▶ _YOUR TASK_
Each entry should be given again exactly, with any image left out.

▶ _RECORDS PROVIDED_
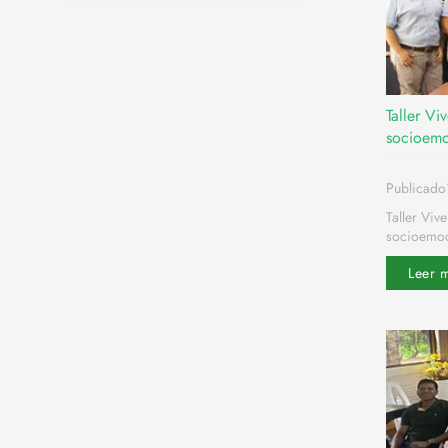
Taller Vi
socioemo
Publicado
Taller Viv
socioemoc
Leer 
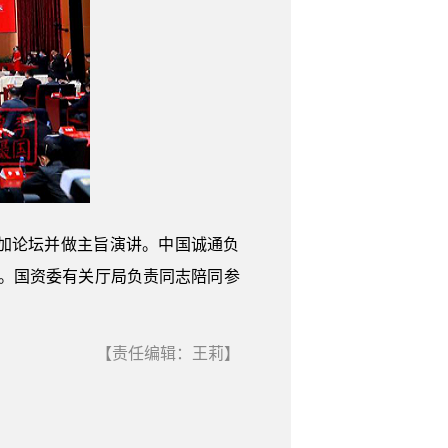
加论坛并做主旨演讲。中国诚通负
会。国资委有关厅局负责同志陪同参
【责任编辑：王莉】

▶ _TASK OUTPUT_
Taller Vi
socioemo
Publicado
Taller Viv
socioemoc
Leer 
加论坛并做主旨演讲。中国诚通负
会。国资委有关厅局负责同志陪同参
【责任编辑：王莉】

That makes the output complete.